- _Ausgangstext_
"""

Ich ziehe mich an und schreibe von gestern. Das mache ich im Moment lieber morgens als abends. Da habe ich keine Lust mehr. Dann packe ich zusammen und mache mich auf den Weg. Mal sehen, ob ich einfach quer durch den Wald gehen kann, um wieder zum Weg zu kommen. Dann muss ich nicht nochmal über den Stacheldrahtzaun steigen. Der Hang ist nicht so steil und ich finde sogar eine alten Fahrspur, der ich folgen kann. Ein paar Minuten später stehe ich schon wieder auf dem breiten Schotterweg.

Dadurch dass ich Richtung Osten laufe, kann ich morgens immer dem Sonnenaufgang entgegen laufen. Das ist schön. Auch heute ist der Himmel noch schön verfärbt als ich aus dem Wald komme. Und wieder hat sich der Hochnebel über das Tal gelegt.

Es geht hinunter, am Breitenberghaus vorbei und den Wolken immer näher. Das sieht gut aus, wie der Nebel die Bäume da unten umschleiert. Wie Geisterwälder.

Das Bild verändert sich ständig. Hier schaut nur der Kirchturm aus den Wolken.

Ich folge einem steinigen Wiesenweg und komme an den ersten Häusern vorbei. Die nächsten 6 Kilometer sind etwas blöd zu gehen. Es geht an der Straße entlang durch Brannenburg. Direkt an der Hauptstraße. Über die Bahngleise, über die Autobahn und dann über den Inn. Nach einer gefühlten Ewigkeit erreiche ich Nußdorf am Inn. Das ist ein hübsches kleines Dorf mit vielen schönen alten Stein- und Holzhäusern. Laut Wanderführer ist es ein Künstlerdorf.

Ich lege beim Bäcker eine Pause ein. Nach einer kleinen Stärkung freue ich mich, dass es gleich wieder nach oben geht. Ich freue mich irgendwie auf den Anstieg. Ich fühle mich voller Energie.

"""

- _Bereitgestelltes Material_

"""

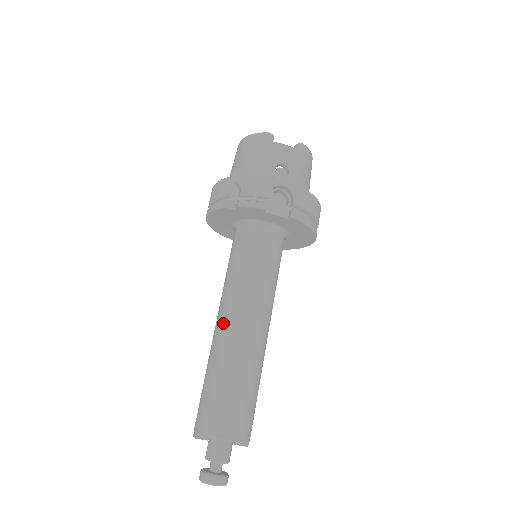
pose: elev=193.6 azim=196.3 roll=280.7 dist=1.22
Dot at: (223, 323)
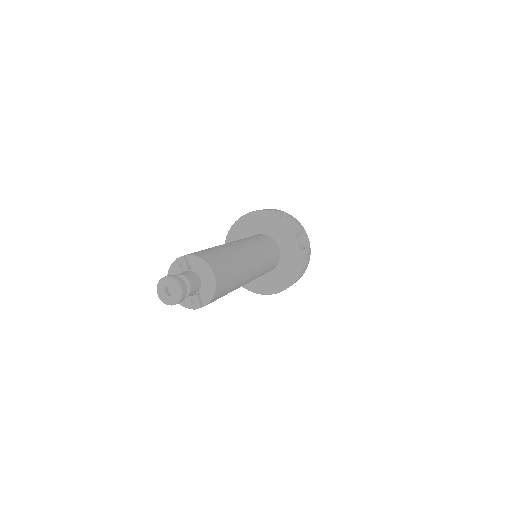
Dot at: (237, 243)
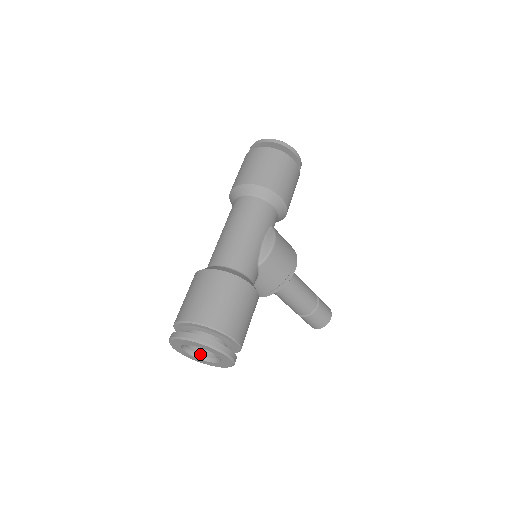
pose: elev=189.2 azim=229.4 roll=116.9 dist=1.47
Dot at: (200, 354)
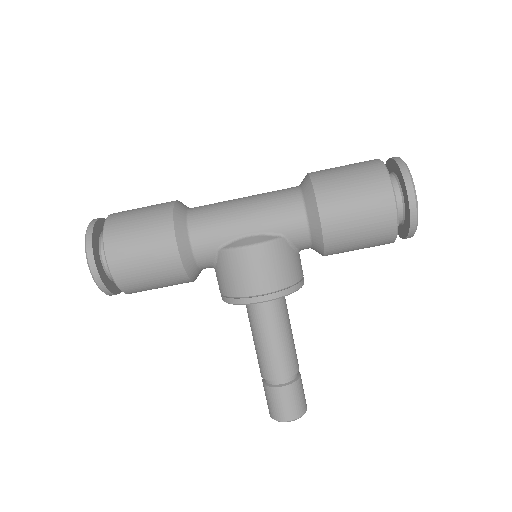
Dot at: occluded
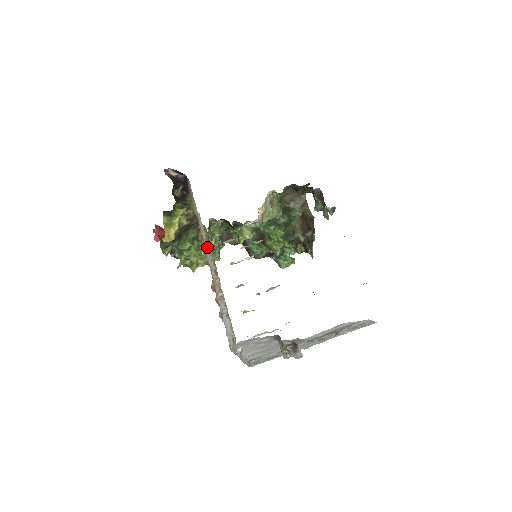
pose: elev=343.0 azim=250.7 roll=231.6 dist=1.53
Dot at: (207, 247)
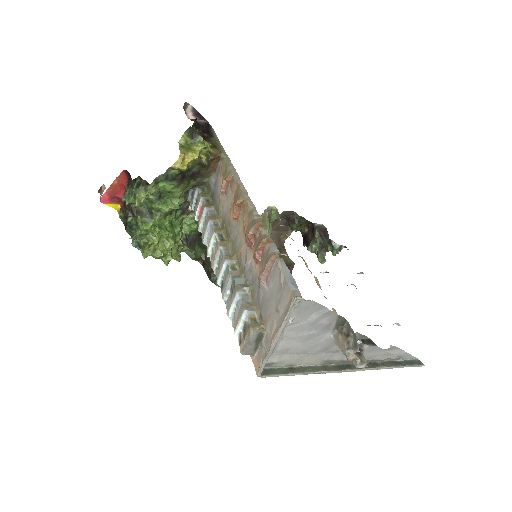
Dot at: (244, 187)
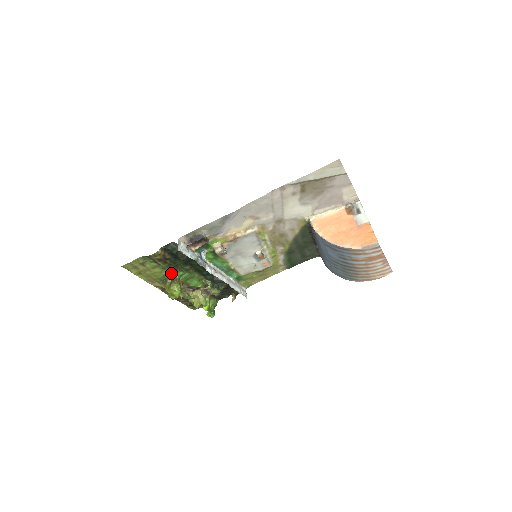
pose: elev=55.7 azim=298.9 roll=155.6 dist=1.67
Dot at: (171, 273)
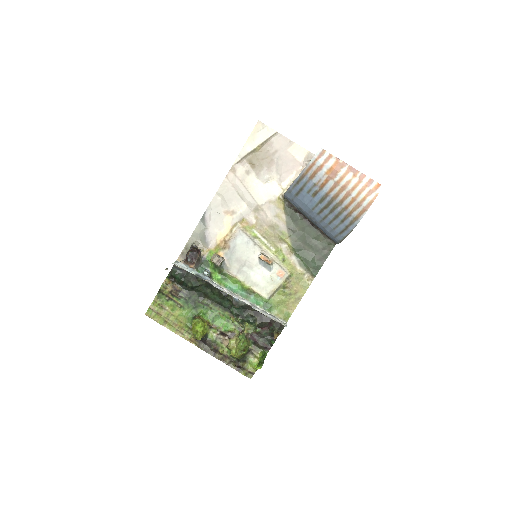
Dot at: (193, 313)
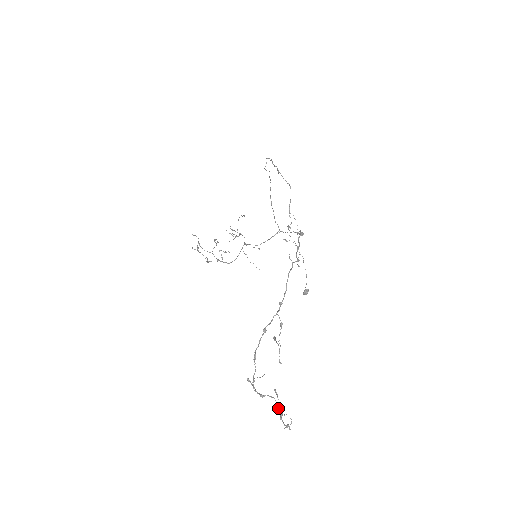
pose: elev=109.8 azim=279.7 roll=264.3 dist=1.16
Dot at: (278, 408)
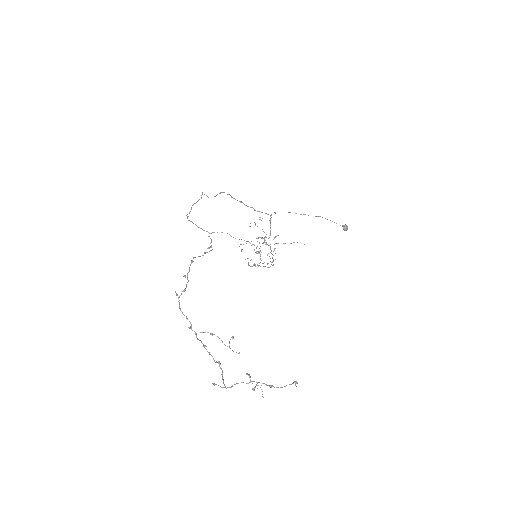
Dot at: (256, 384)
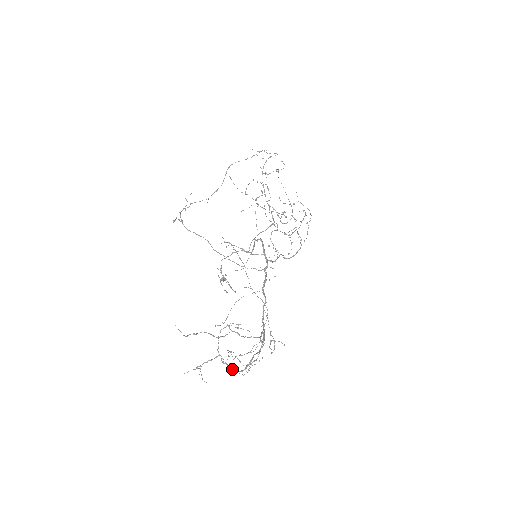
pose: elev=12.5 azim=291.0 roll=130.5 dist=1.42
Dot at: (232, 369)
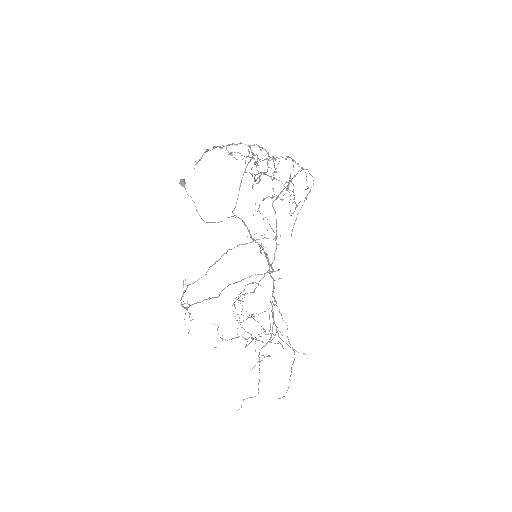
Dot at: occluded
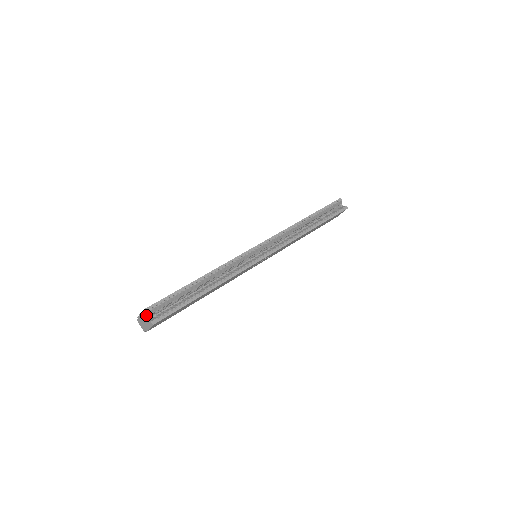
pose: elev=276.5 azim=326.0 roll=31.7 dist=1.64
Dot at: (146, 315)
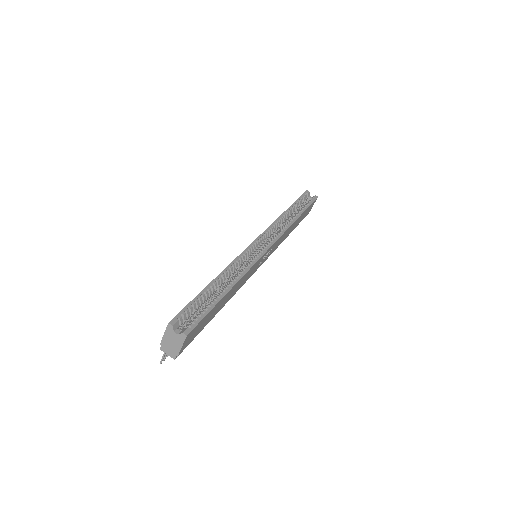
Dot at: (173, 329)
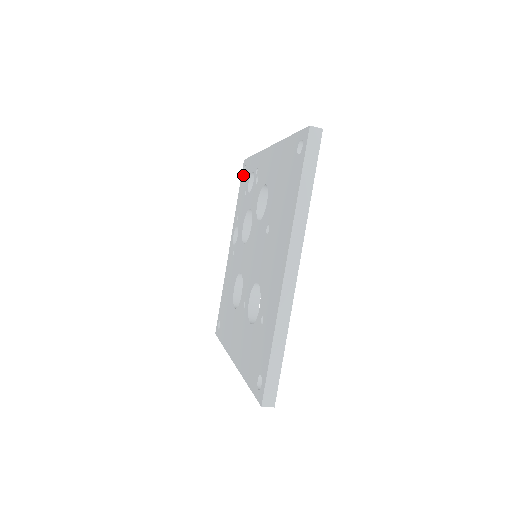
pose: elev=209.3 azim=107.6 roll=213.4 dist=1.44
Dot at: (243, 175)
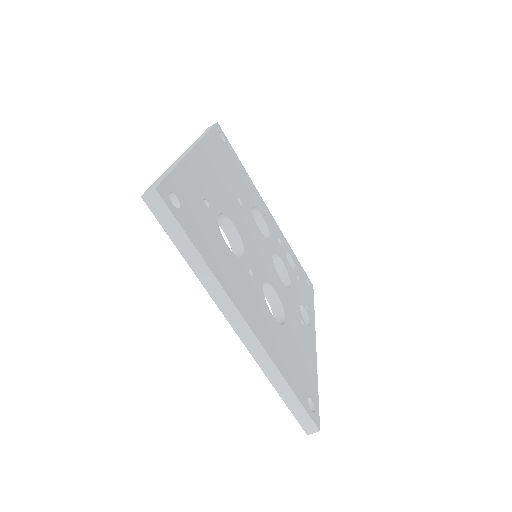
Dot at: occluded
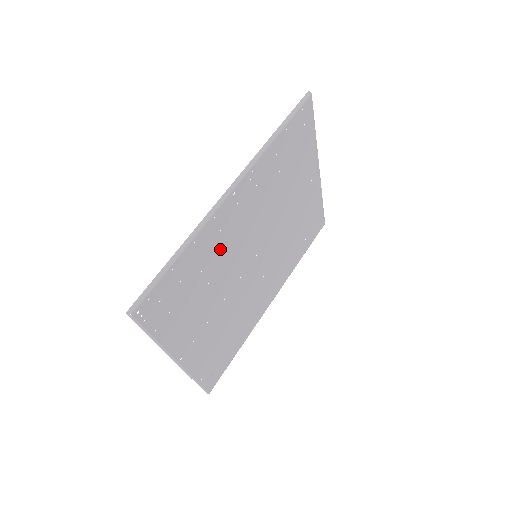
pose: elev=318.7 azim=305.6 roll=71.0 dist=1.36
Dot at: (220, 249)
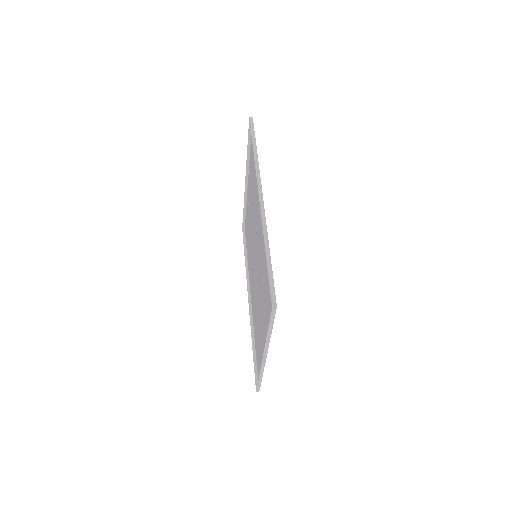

"""

Bitte führe den Wanderbericht über den Weg nach Nußdorf am Inn im Anschluss an seinen letzten Satz fort.

Erst geht es aber noch weiter zwischen den Häusern her. Neben einem Wasserlauf mit ein paar kleinen und einem großen Wasserrad. An diesem Haus findet wohl jedes Insekt ein Hotelzimmer.

Nun geht es durch den Wald nach oben. Breite Wege voller Herbstlaub. Ich kicke beim Gehen die Blätter in die Luft und freunde mich mit diesem grinsenden Baumstamm an.

Wald und Teerstraßen wechseln sich ab. Ich gehe über Bauernhöfe und an Pferdekoppeln und Alpaka-Wiesen vorbei. Als ich wieder aus dem Wald komme, wundere ich mich kurz über die Bushaltestelle und das Postauto. Aber ich bin ja auch erst auf knapp 800 Meter Höhe. Quasi noch im Tal.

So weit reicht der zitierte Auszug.